## Work to be completed
Nothing but the pictures may be left out. Restate the rest of the entries word for word.

## Provided data
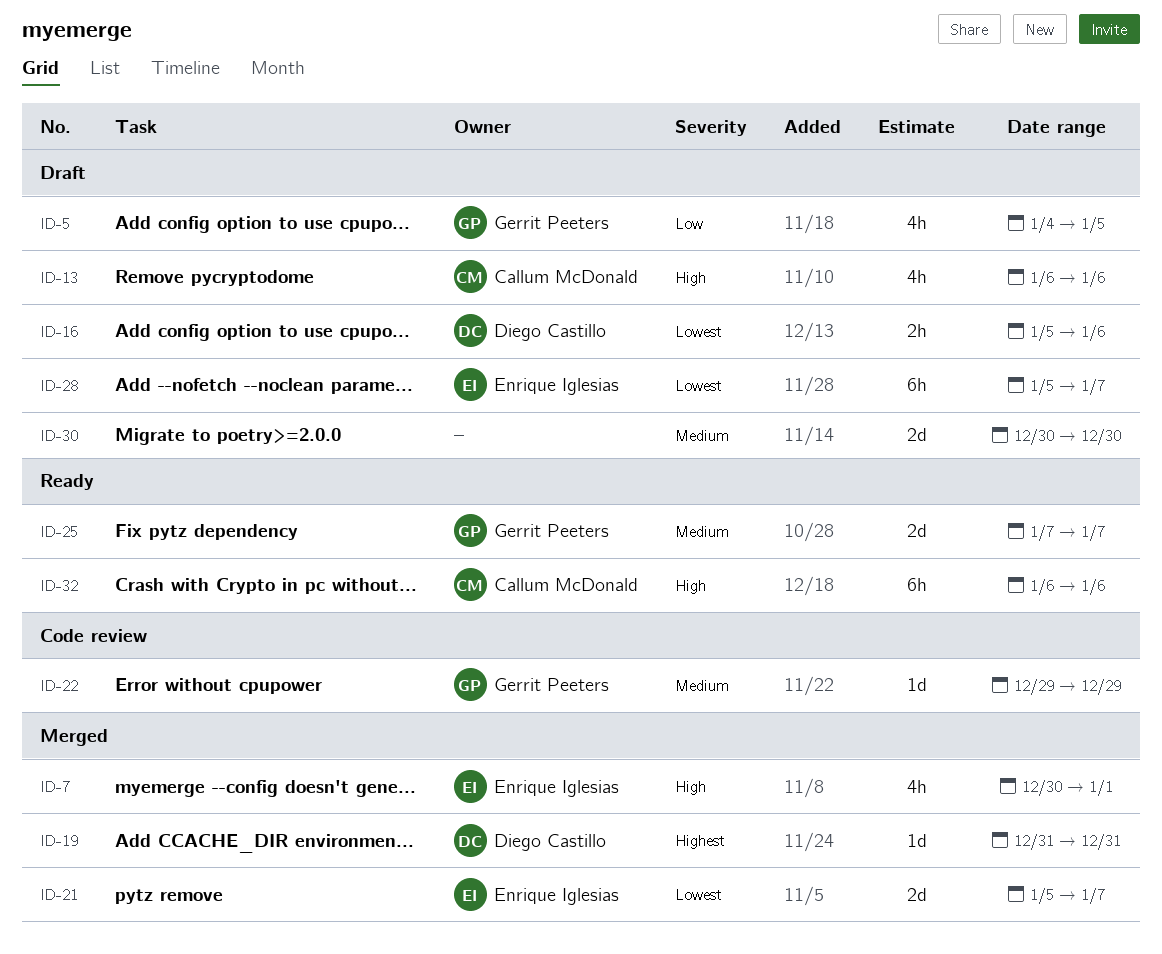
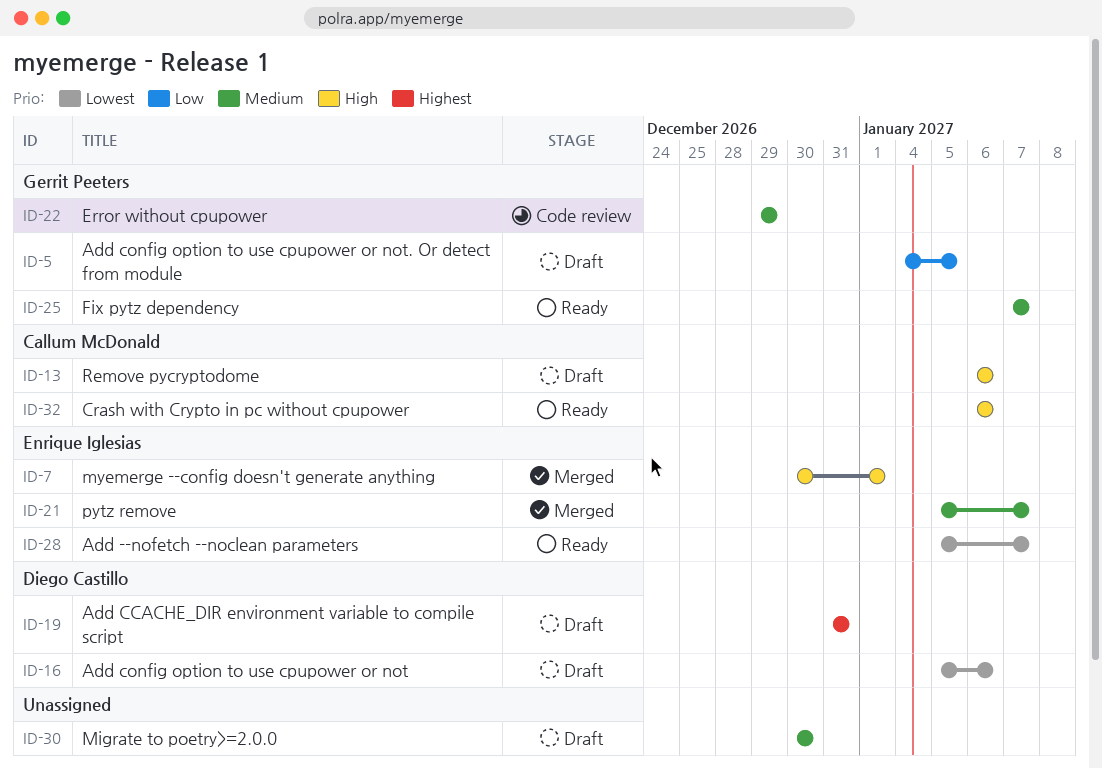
ID-19, status: Merged -> Draft
ID-21, priority: Lowest -> Medium
ID-28, status: Draft -> Ready

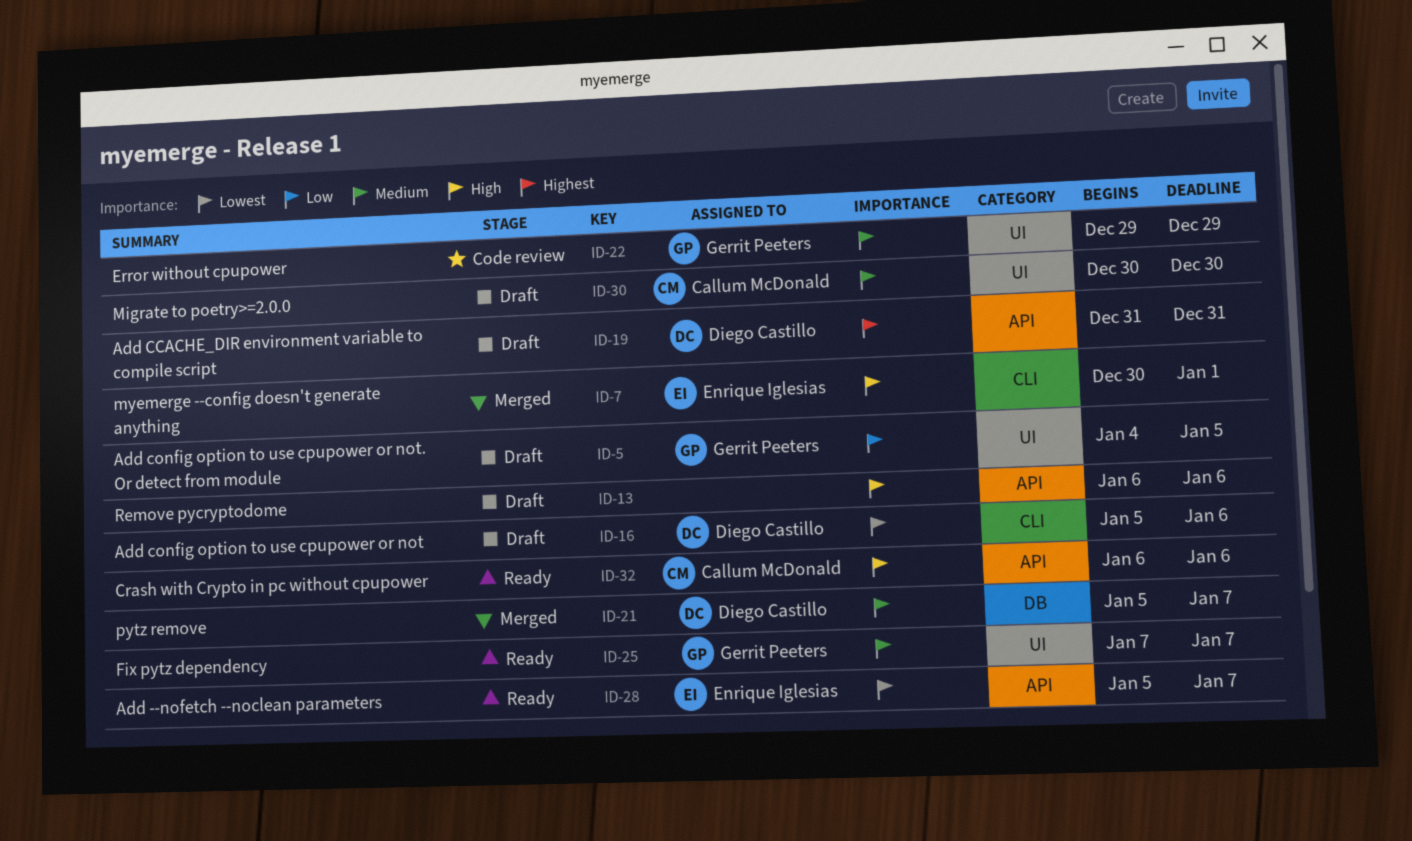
ID-13, owner: Callum McDonald -> none
ID-21, owner: Enrique Iglesias -> Diego Castillo
ID-30, owner: none -> Callum McDonald

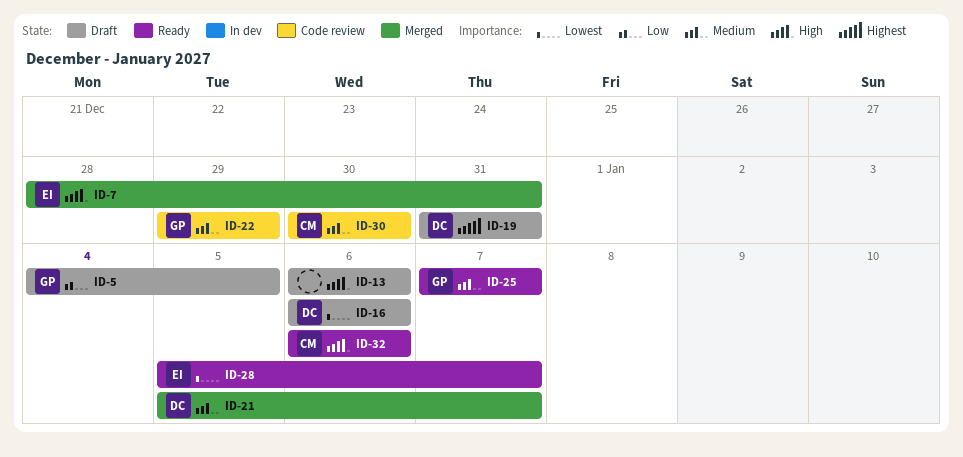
ID-7, start: Dec 30 -> Dec 28
ID-7, due: Jan 1 -> Dec 31
ID-16, start: Jan 5 -> Jan 6
ID-30, status: Draft -> Code review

## Solution to the exercise
ID-19, status: Merged -> Draft
ID-21, priority: Lowest -> Medium
ID-28, status: Draft -> Ready

ID-13, owner: Callum McDonald -> none
ID-21, owner: Enrique Iglesias -> Diego Castillo
ID-30, owner: none -> Callum McDonald

ID-7, start: Dec 30 -> Dec 28
ID-7, due: Jan 1 -> Dec 31
ID-16, start: Jan 5 -> Jan 6
ID-30, status: Draft -> Code review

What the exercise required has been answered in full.